# Meal Plan Questions (Sunset Limited)



## Stravels (Jan 4, 2019)

Hi!

I got some questions for all the experts here...

My dad and I are traveling from New Orleans to Houston on a sleeper Roomette that includes the meals. Our trip starts at 9 am till 6ish . 

Is that considered a long haul trip? 

Would anyone know how the meal situation would work? Could we get Breakfast/ Lunch/ and Dinner ?? Or is it just lunch that is offered because of the time schedule?

Would it be best to buy breakfast and bring it on board and have dinner after we get off the train? Obviously my dad thinks we somehow can get all 3 meals in that time span. lol

Thanks for your help ahead of time!!


----------



## pennyk (Jan 4, 2019)

I did that trip last summer.  If I remember correctly, we got lunch and an early dinner before Houston. 

It is up to you whether you want to bring breakfast on board and eat it on the train.  I would not.  I was perfectly happy eating dinner on the train.
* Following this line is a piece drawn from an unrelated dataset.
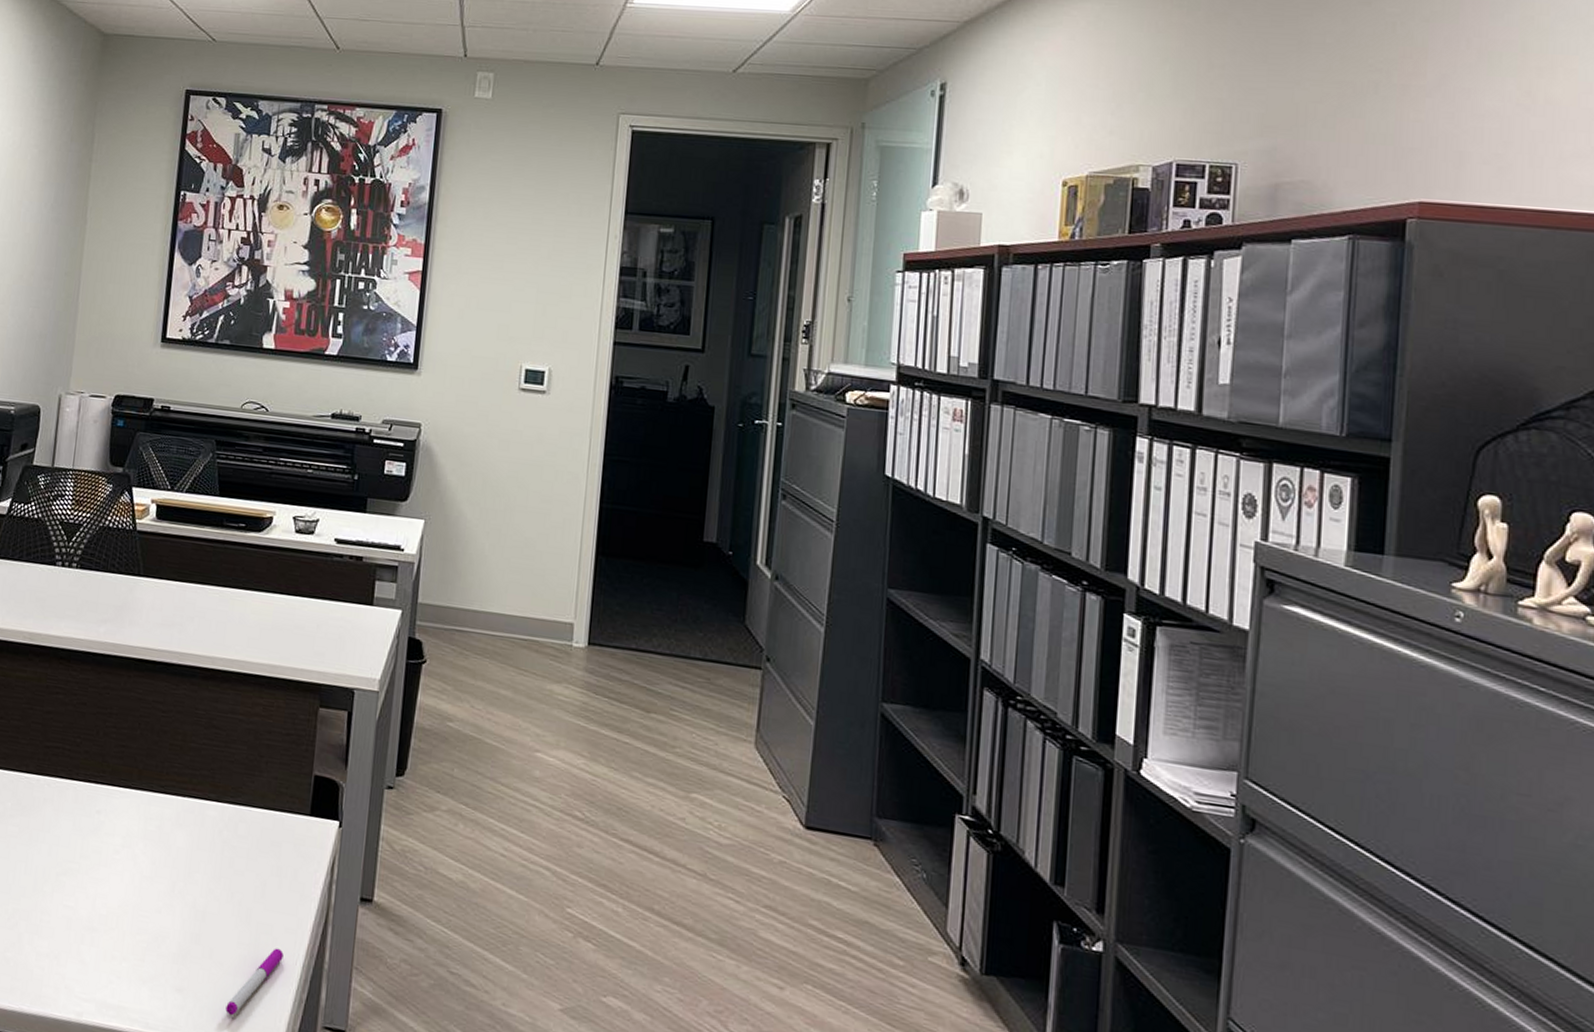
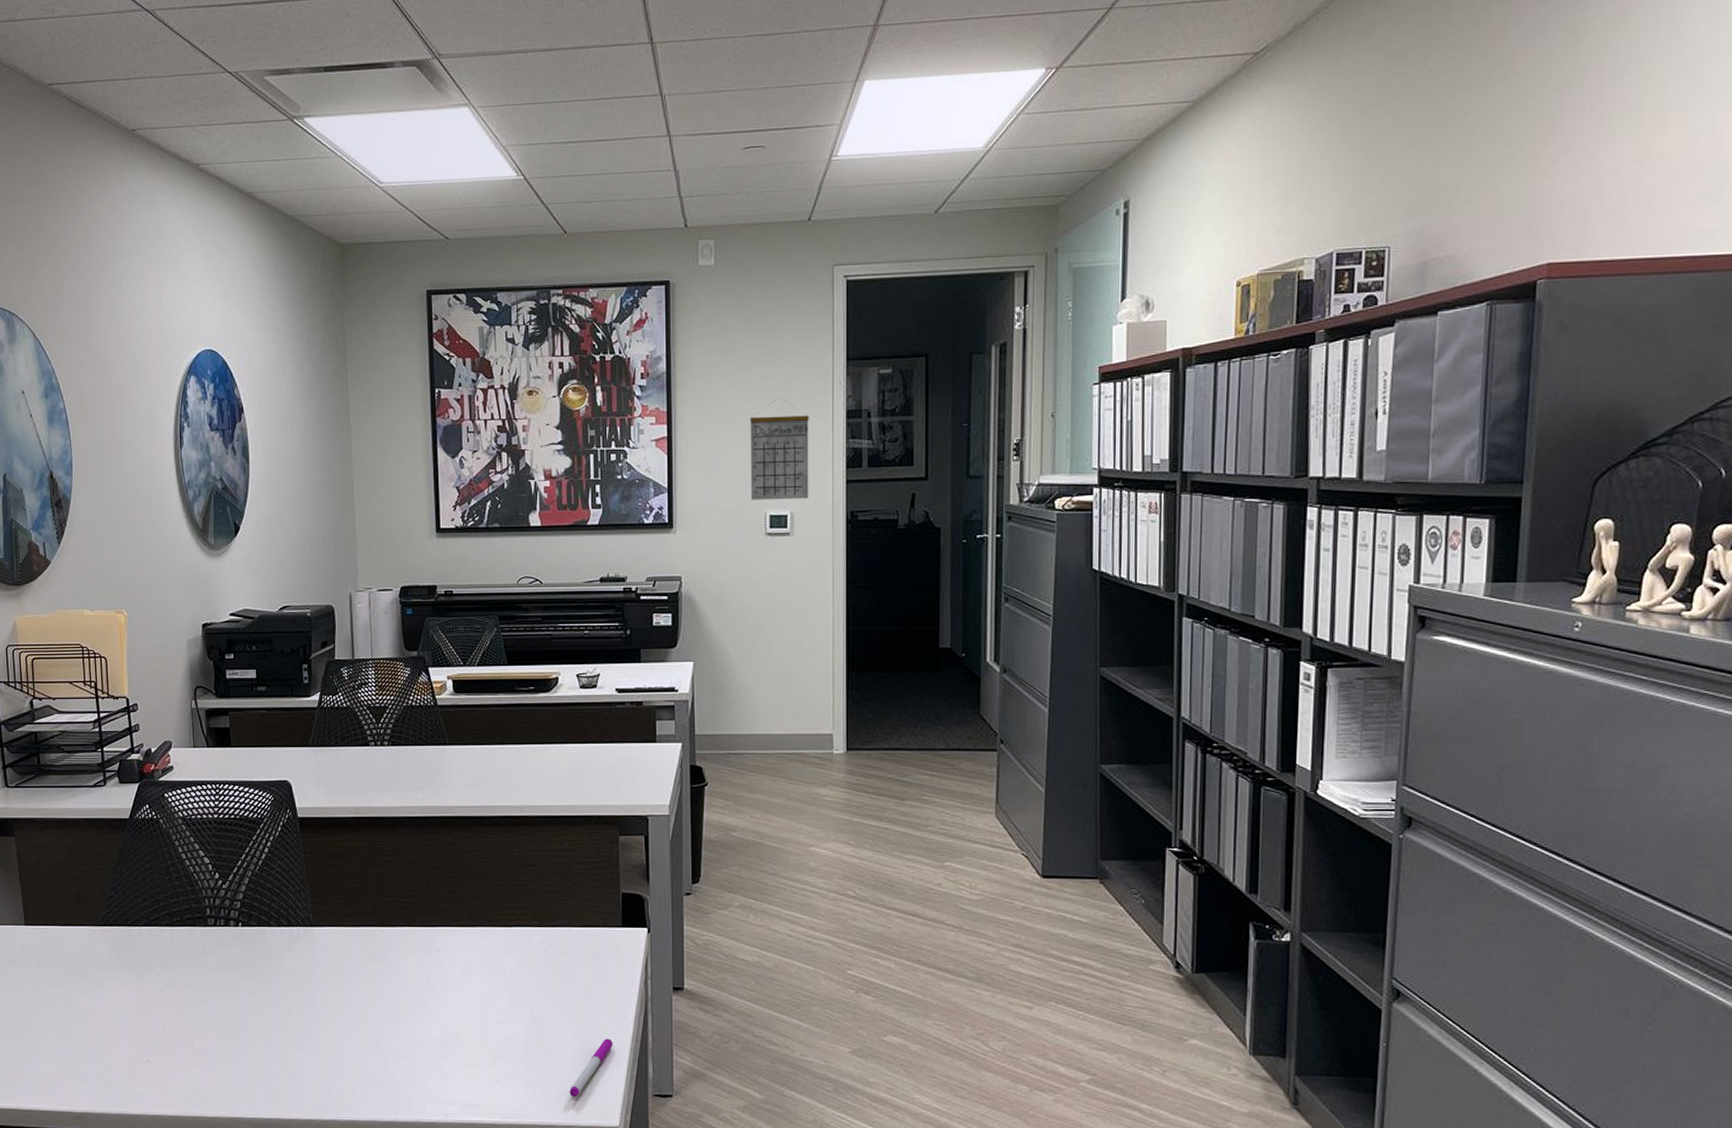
calendar: none [506,244,579,357] -> present [750,397,809,500]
I personally would not consider that a long haul trip, although some might.


----------



## the_traveler (Jan 4, 2019)

The first meal served in the Dining Car will be lunch. The cafe will be open, but personally I would just eat at the hotel or at home prior to boarding.


----------



## cpotisch (Jan 4, 2019)

The Sunset doesn’t serve breakfast out of New Orleans. However the fact that this _is_ New Orleans IMHO means that that having to get breakfast in the city before you board is that big an issue!


----------



## ehbowen (Jan 15, 2019)

Eat breakfast before boarding; your choices are better. You'll definitely get lunch on the train. If you tell your attendant that you want dinner, he can usually arrange with the diner LSA to get you in the first seating. Or, if it looks as if the train is going to be early (there's a good bit of padding in the schedule between Beaumont and Houston), he may be able to arrange for you to get dinner 'to-go' in a take-out container. Unfortunately I don't know of anywhere to eat it in or around Houston's tiny excuse for a station.

There's a lot of dwell time in Houston so, if you do get seated, you should be able to finish your dinner without rushing. Just make sure that all of your personal belongings are ready to go; the sleeping car attendant will probably ask you to stage them on the downstairs luggage rack so that he can prepare your room. It's very likely that it will be occupied by passenger(s) boarding in Houston.


----------